**Objective:** Copy every entry below verbatim, line for line, and leave the pictures out.

**Given records:**
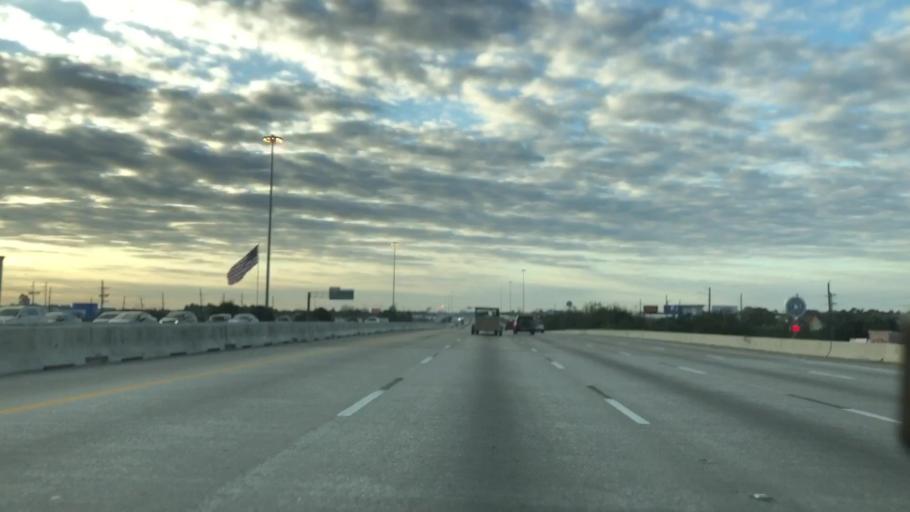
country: US
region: Texas
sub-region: Harris County
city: Spring
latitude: 30.0210
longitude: -95.4290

**Written solution:**
country: US
region: Texas
sub-region: Harris County
city: Spring
latitude: 30.0210
longitude: -95.4290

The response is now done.